I was very interested to read your story, Bill; thank you for it.
As one of the “few overseas” readers of the newsletter I found it resonated very strongly with me while at the same time jarring in certain respects. The jarring results purely from my experience in the UK being so far removed from yours in the US. I have no doubt that there are “fundamentalist” Christians here, but my life-story (I think we must be pretty much the same age, by the way) has led me to feel that they are little but a very strange, fringe element in the church. I was converted at 15 in a middle-of-the-road Baptist church in London, and the word we always used was “evangelical” (sometimes prefixed with “conservative”) rather than fundamentalist. (That latter word is now far more often used to describe Islamic, or other, extremists: I personally have never used it to describe myself or others, or even heard it used by others in Christian circles.)
As a teenage Christian I knew there were various people who were viewed as “unsound” or “liberal”, but in general we were encouraged to read and think outside our bubble. And so when, at 18, I went to a completely secular university to read theology I had already developed a measure of – what shall I call it? – flexibility. No doubt there are people from my past who would look at me today and shake their heads in sorrow, but, while sometimes envying what I might call their simplistic certainties, I am deeply grateful for the more generous sympathies which over the years I feel I have developed – while still very happy to define myself as an “evangelical”.
One little complaint re your article… You tell us a lot about what you leapt out of that day 50 years ago – but very little about where you are today! I know that labels and pigeon-holes are very dangerous, but I would be interested (or am I just being plain nosey?) to know how Baptists such as yourself see yourselves!
Thanks, Colin. That’s very interesting – the difference between the “fringe elements” in the U.S. and those in the U.K. Unfortunately, in the Southern Baptist Convention, those “fringe elements” were able to seize control through a carefully prepared long-term strategy. Suddenly, it was we (who called ourselves “moderates,” in contrast to the “fundamentalists”) who found ourselves out on the “fringe.”
I appreciate your “complaint” about my article. That’s something I have to give some thought – and will try to “flesh out” my 50-year journey and where it has brought me today, in a future blog post or, more likely, series of blog posts. It’s interesting how questions like yours can serve as a catalyst for deeper study and contemplation.
My current “project” is to respond to a friend I knew in a former church (where my wife & I were members from 1987-2004). He read this blog post of mine last week when I posted it to Facebook. He – and that church where we knew each other (he may still be there, I’m not sure) – have not stayed informed about the fundamentalist takeover; in fact, I tried for 17 years to inform people in that church about Baptist principles and the fundamentalists’ violations of them, and they simply refused to listen. So last week Terry (with whom I haven’t been in contact, except occasionally through Facebook, since my wife & I left that church 16 years ago) read my blog post and asked the question, “What is fundamentalism?” I told him that there is no quick and easy answer to that question.
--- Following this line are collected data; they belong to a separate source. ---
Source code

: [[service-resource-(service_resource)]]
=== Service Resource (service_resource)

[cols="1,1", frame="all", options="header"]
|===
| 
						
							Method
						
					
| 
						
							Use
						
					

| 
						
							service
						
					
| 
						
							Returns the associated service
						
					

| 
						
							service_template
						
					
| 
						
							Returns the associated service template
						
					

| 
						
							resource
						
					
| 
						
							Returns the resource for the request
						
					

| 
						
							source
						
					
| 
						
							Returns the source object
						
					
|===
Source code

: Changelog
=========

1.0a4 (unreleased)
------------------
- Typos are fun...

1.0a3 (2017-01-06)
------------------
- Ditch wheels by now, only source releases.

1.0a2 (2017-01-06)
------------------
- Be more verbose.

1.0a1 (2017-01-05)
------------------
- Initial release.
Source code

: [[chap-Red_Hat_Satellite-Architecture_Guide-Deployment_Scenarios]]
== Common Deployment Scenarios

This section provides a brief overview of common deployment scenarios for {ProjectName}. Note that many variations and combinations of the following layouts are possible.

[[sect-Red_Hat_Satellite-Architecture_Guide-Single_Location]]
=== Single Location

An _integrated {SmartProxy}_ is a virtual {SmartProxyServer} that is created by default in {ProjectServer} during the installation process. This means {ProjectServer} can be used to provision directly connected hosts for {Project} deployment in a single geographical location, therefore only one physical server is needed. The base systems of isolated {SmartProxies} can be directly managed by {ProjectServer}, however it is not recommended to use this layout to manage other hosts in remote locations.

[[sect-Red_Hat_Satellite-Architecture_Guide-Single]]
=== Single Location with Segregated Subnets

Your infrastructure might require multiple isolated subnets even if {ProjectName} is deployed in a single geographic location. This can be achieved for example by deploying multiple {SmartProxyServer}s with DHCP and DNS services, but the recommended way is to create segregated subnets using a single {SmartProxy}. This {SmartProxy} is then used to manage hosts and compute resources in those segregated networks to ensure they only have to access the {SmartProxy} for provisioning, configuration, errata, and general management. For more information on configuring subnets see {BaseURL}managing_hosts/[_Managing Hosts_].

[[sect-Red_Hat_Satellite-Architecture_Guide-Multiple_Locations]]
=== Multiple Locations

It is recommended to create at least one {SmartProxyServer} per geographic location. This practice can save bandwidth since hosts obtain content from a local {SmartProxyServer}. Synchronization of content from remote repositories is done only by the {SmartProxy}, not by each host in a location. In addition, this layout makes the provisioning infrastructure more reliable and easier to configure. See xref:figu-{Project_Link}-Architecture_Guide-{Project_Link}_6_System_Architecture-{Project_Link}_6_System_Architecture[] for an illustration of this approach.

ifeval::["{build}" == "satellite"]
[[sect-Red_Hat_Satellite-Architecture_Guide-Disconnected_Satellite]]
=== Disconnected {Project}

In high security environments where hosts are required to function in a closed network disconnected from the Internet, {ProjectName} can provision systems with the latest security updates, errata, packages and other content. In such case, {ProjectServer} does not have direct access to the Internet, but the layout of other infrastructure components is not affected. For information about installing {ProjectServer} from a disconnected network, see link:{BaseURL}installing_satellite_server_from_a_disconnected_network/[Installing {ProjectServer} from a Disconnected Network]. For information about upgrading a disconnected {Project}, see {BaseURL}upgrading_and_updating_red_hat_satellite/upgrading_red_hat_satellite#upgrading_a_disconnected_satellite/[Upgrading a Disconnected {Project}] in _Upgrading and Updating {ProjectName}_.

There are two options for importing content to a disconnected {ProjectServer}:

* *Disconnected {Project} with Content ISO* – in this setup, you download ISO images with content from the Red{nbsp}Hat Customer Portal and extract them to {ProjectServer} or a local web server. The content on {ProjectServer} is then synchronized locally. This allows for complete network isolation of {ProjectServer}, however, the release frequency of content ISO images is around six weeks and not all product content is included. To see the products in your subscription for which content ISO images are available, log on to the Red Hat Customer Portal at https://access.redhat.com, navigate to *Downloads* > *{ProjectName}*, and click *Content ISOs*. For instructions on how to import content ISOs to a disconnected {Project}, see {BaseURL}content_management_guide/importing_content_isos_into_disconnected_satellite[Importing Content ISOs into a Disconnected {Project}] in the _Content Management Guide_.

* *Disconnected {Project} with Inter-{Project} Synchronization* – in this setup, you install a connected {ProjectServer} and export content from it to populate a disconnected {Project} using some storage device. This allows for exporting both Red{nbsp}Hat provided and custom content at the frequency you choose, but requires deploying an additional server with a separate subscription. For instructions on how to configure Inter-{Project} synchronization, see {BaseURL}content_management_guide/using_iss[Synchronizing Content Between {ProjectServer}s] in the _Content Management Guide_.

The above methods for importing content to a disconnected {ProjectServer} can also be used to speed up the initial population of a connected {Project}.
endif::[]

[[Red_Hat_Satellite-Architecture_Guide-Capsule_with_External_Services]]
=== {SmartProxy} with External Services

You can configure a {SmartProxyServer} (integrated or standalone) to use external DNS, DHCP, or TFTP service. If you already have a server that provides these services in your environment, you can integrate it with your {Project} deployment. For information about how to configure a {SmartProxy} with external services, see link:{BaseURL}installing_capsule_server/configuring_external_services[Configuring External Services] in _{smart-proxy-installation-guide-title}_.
So I’ve gone back to re-read some of my favorite books & materials on the subject and hope to further a dialogue with Terry on the subject, as he has shown a very sincere desire to learn. (I wish he and others in that church had shown that desire back when I was trying to educate them!)
Anyway, stay tuned – I will give some thought to your question, but it will probably take awhile before I’m ready to respond.
Thanks so much, Colin, for your interest, for reading the Roundup regularly, and for your own blog – which I find extremely thoughtful and thought-provoking, and appreciate being able to frequently include in Weekly Baptist Roundup.